- **What the task requires**
Copy each of the lines below word for word, and leave the pictures out of your copy.

┄┄┄┄┄┄┄┄┄┄┄┄┄┄┄┄┄┄┄┄

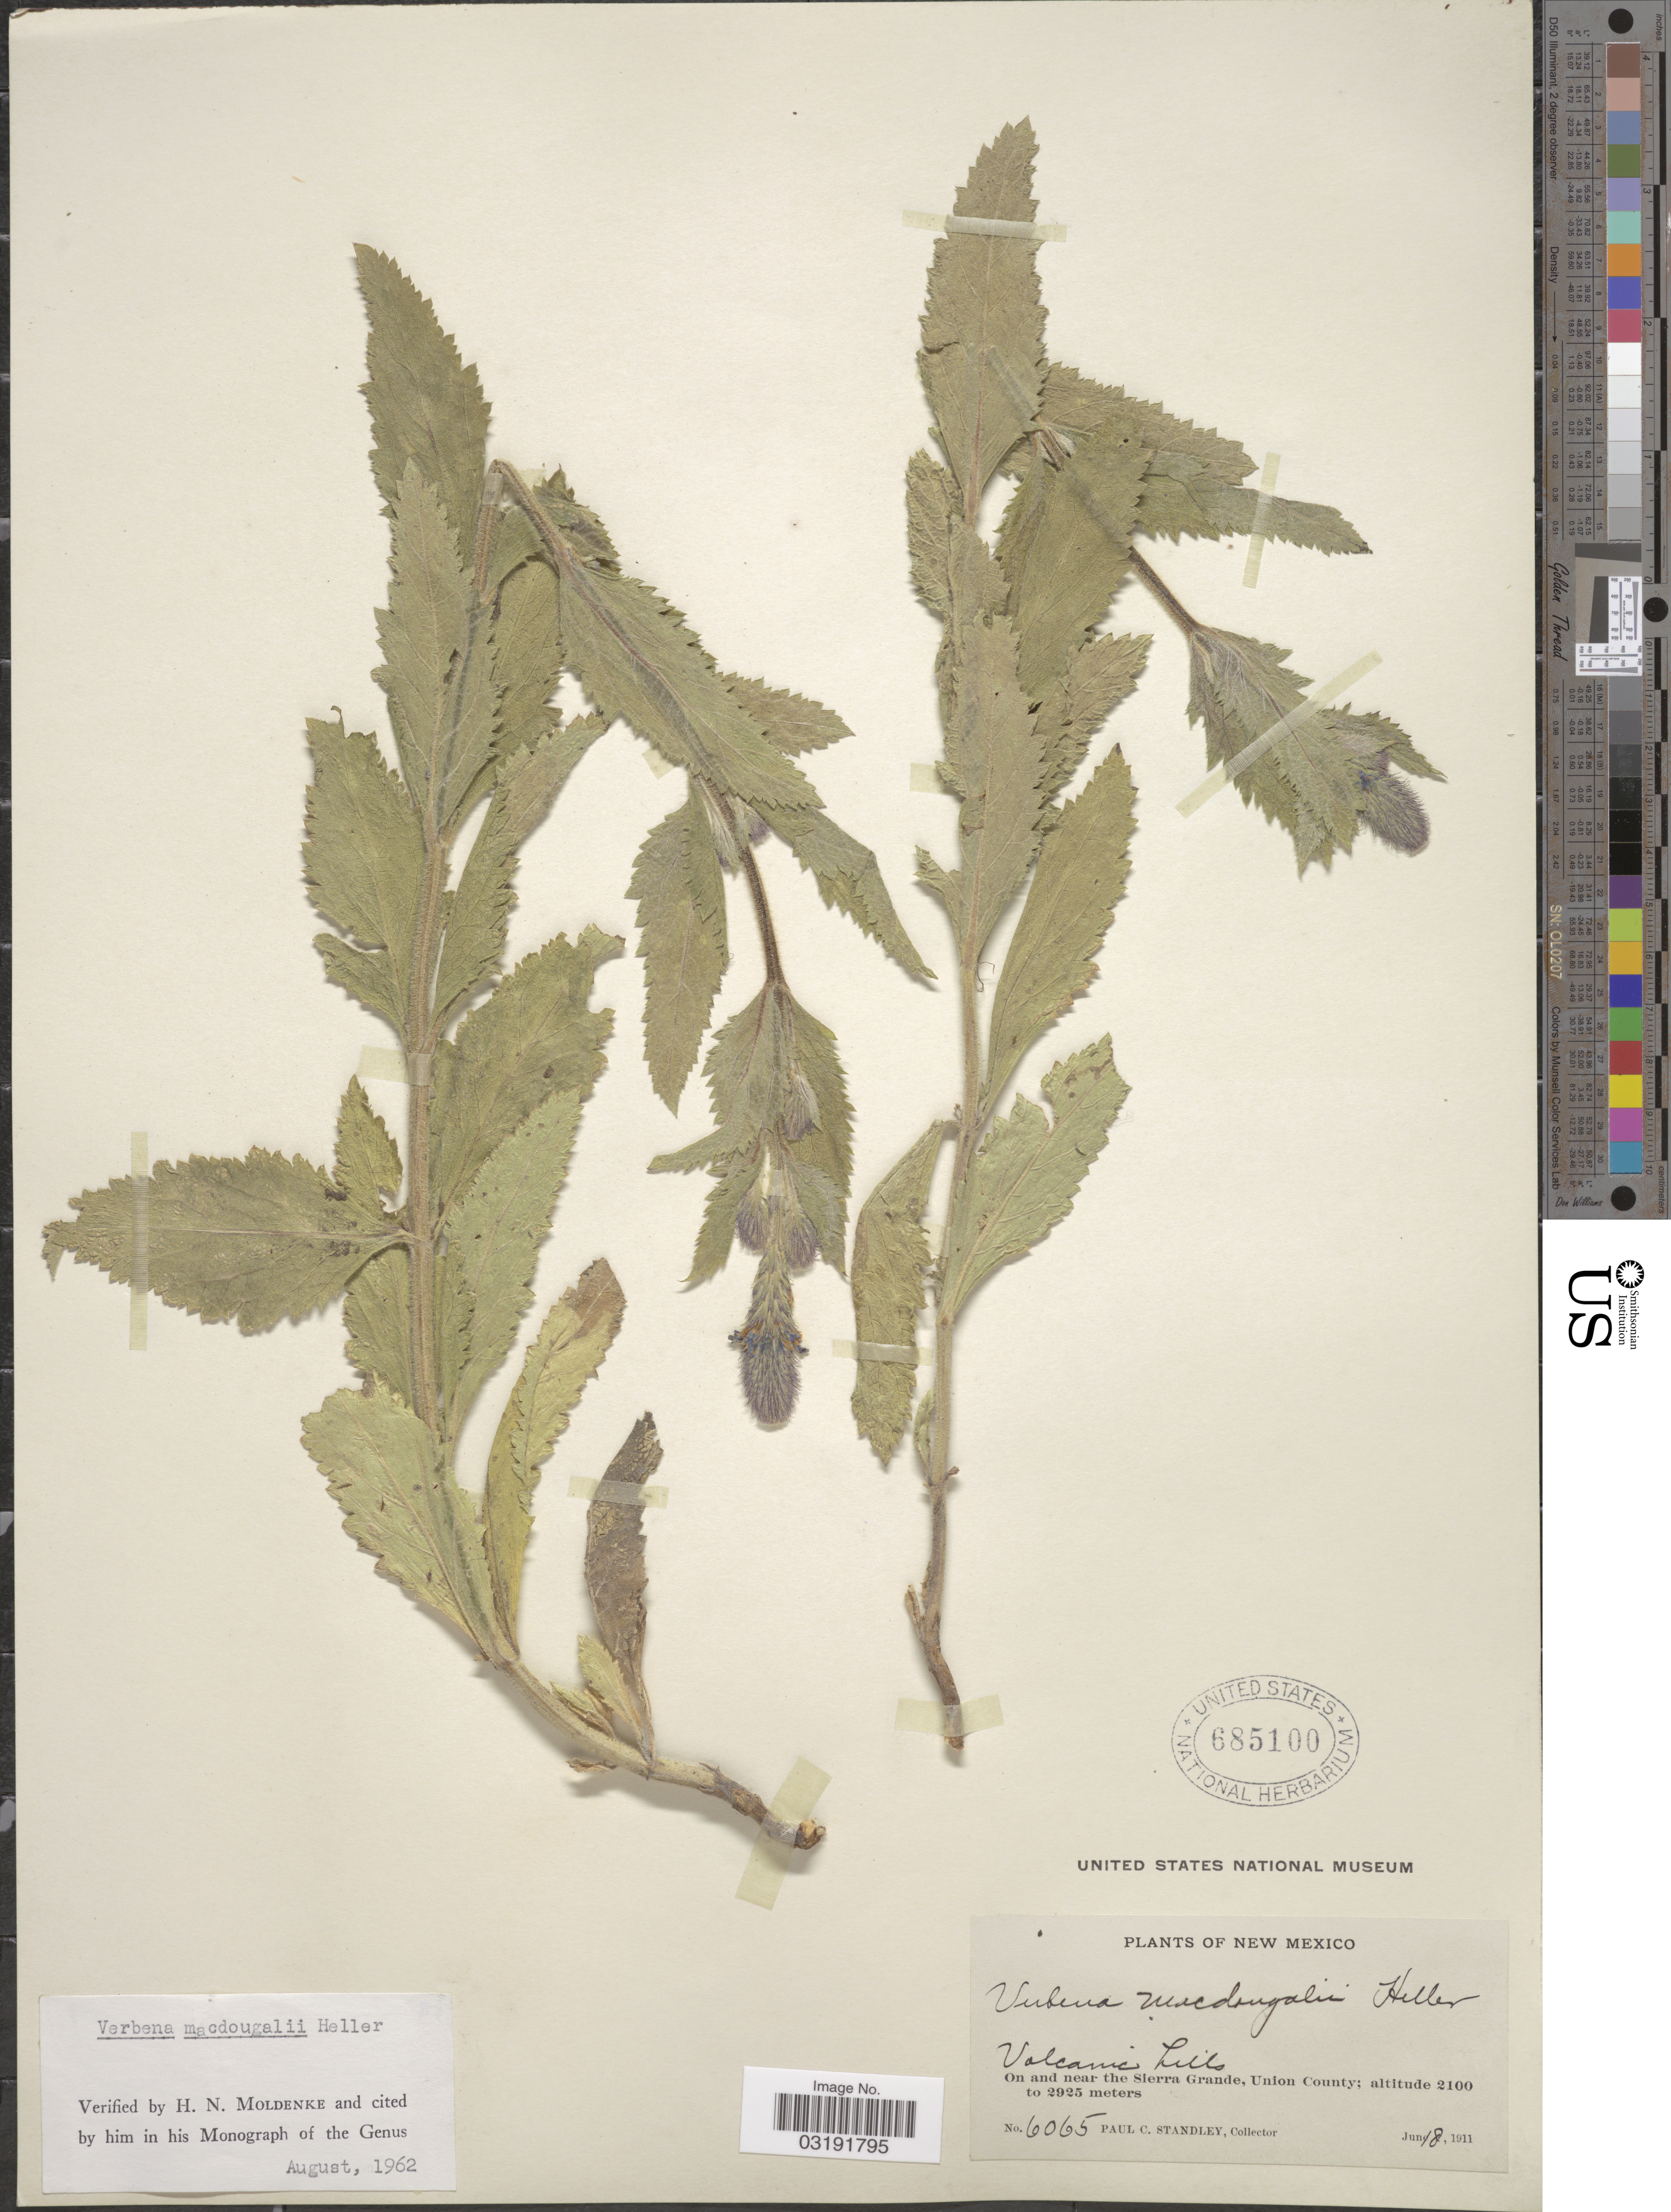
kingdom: Plantae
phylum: Tracheophyta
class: Magnoliopsida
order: Lamiales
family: Verbenaceae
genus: Verbena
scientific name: Verbena macdougalii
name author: A. Heller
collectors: P. C. Standley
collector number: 6065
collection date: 1911-06-18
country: United States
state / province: New Mexico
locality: Volcanic hills. On and near the Sierra Grande, Union County.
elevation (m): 2100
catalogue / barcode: US 685100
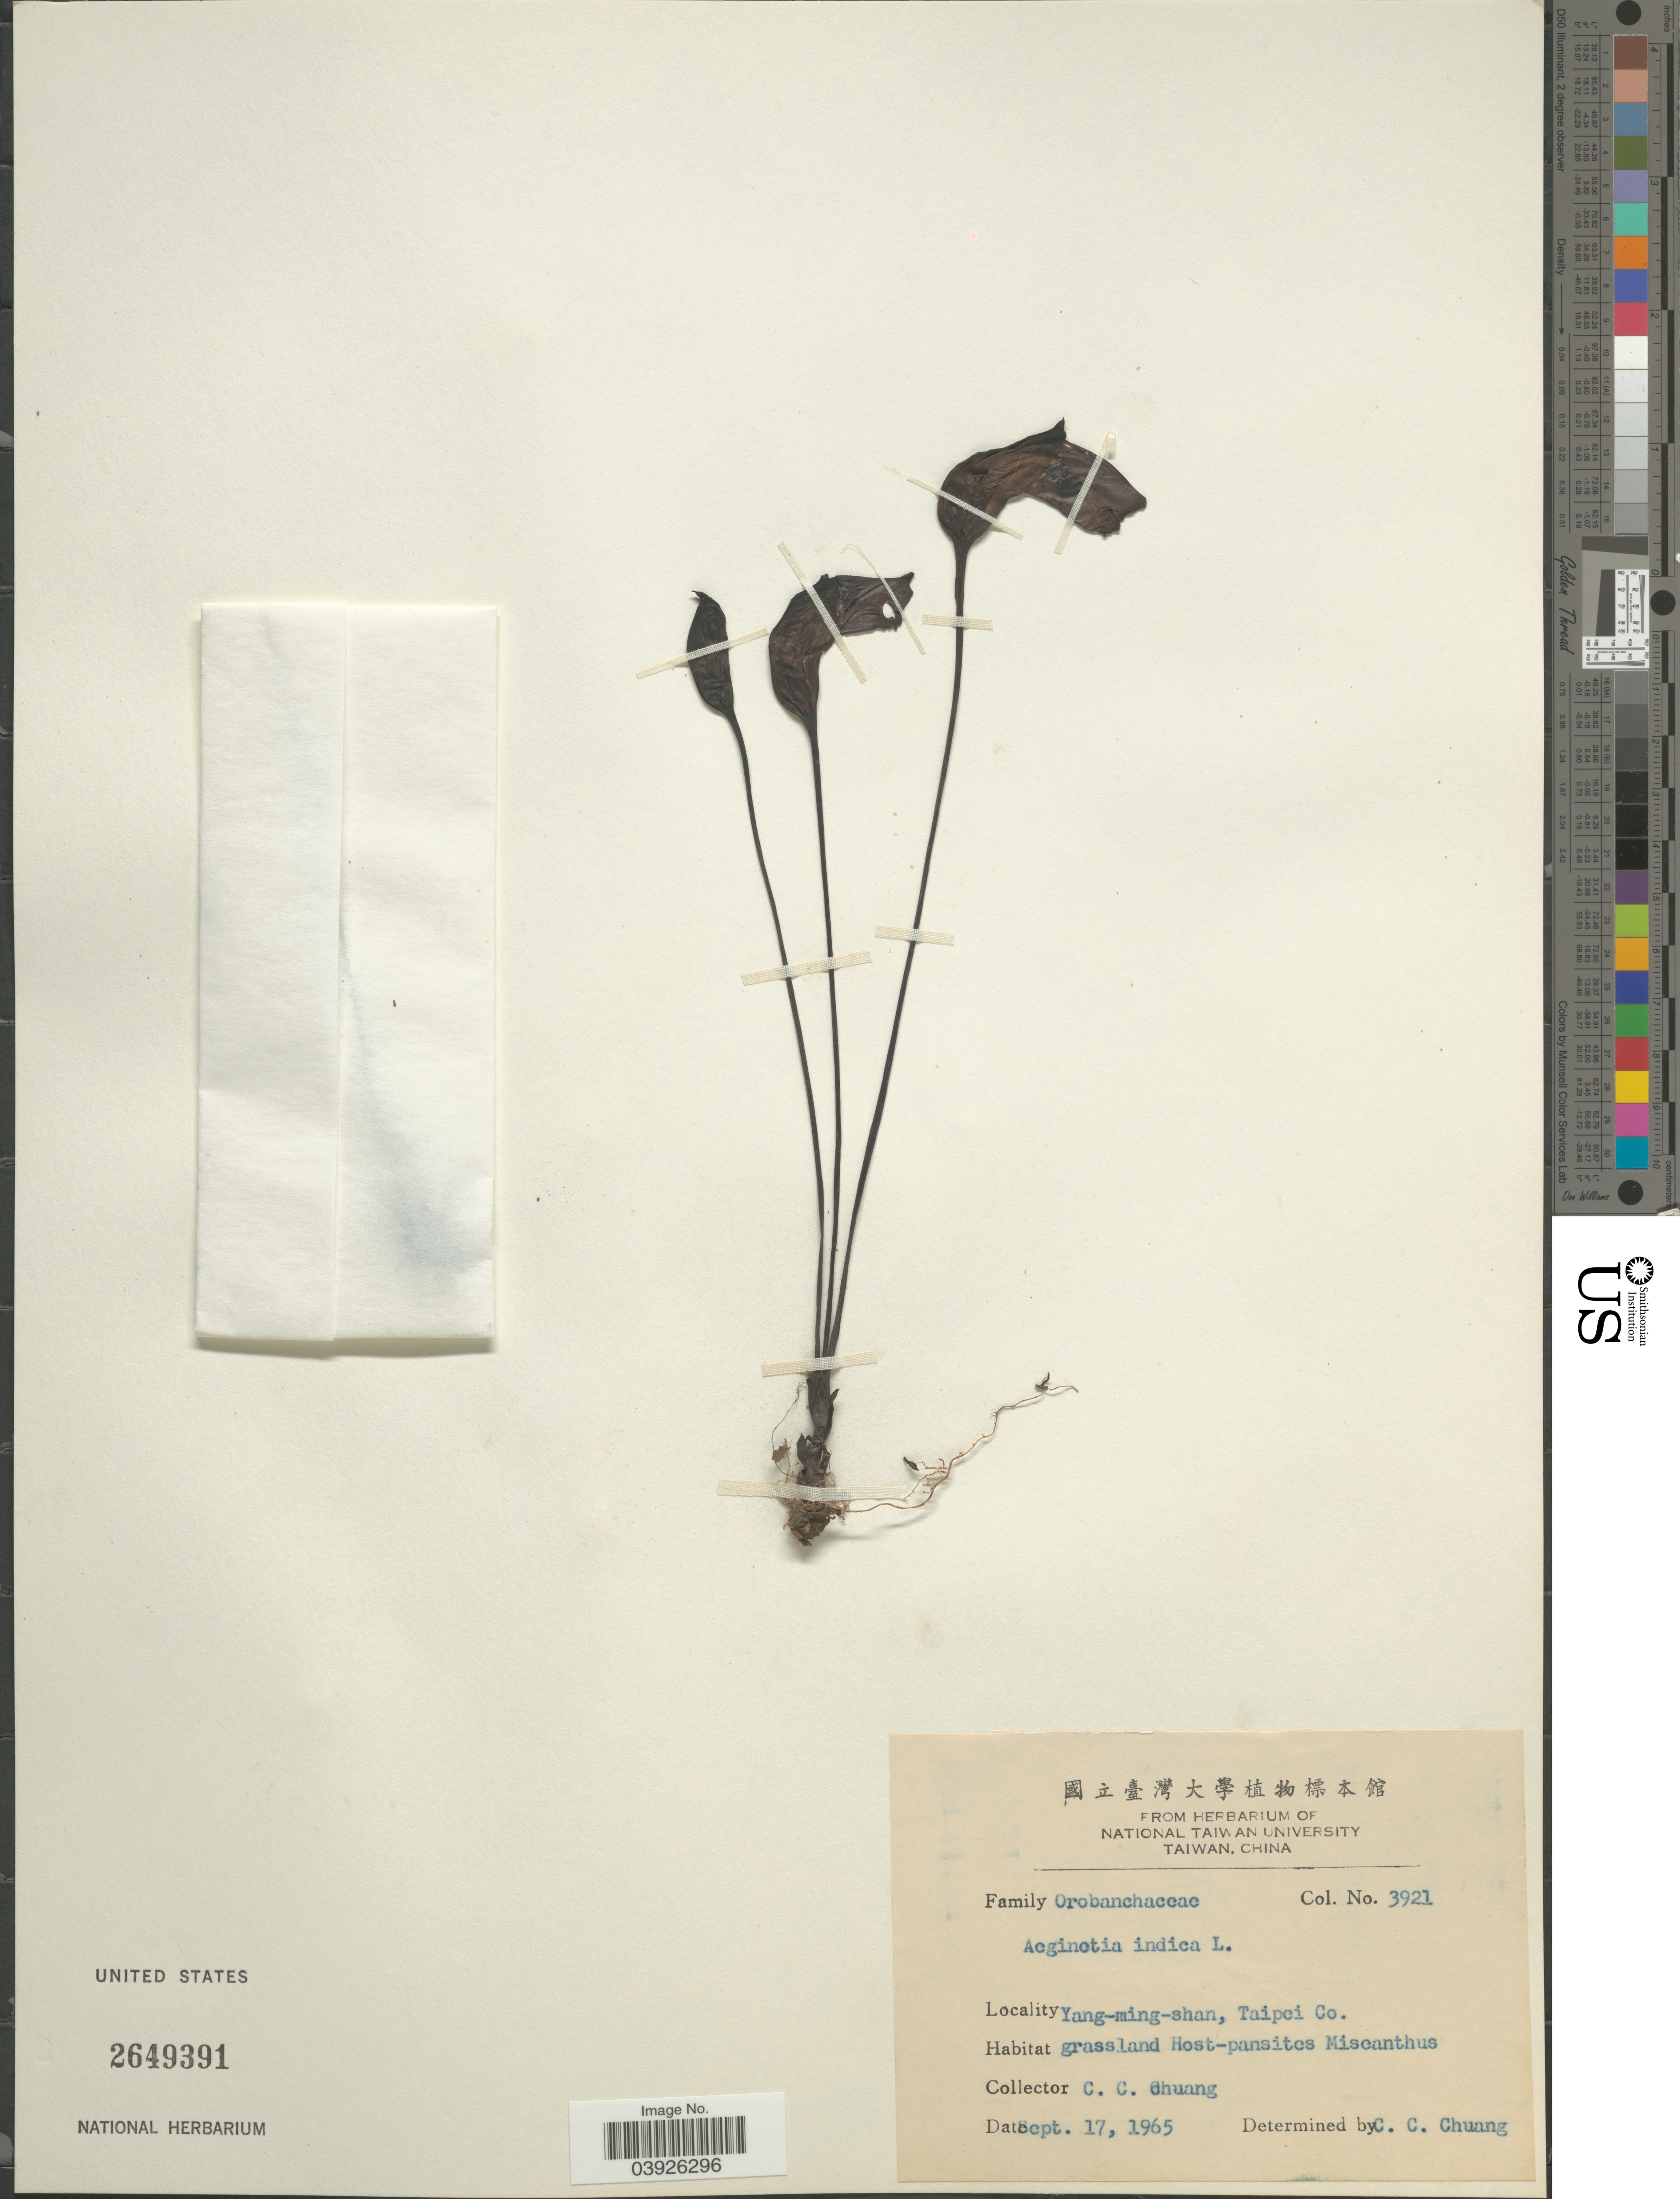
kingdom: Plantae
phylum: Tracheophyta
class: Magnoliopsida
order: Lamiales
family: Orobanchaceae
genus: Aeginetia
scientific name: Aeginetia indica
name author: L.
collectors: C. C. Chuang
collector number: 3921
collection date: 1965-09-17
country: Taiwan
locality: Yang-ming-shan, Taipei Co.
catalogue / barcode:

┄┄┄┄┄┄┄┄┄┄┄┄┄┄┄┄┄┄┄┄

- **Solution**
kingdom: Plantae
phylum: Tracheophyta
class: Magnoliopsida
order: Lamiales
family: Verbenaceae
genus: Verbena
scientific name: Verbena macdougalii
name author: A. Heller
collectors: P. C. Standley
collector number: 6065
collection date: 1911-06-18
country: United States
state / province: New Mexico
locality: Volcanic hills. On and near the Sierra Grande, Union County.
elevation (m): 2100
catalogue / barcode: US 685100
kingdom: Plantae
phylum: Tracheophyta
class: Magnoliopsida
order: Lamiales
family: Orobanchaceae
genus: Aeginetia
scientific name: Aeginetia indica
name author: L.
collectors: C. C. Chuang
collector number: 3921
collection date: 1965-09-17
country: Taiwan
locality: Yang-ming-shan, Taipei Co.
catalogue / barcode:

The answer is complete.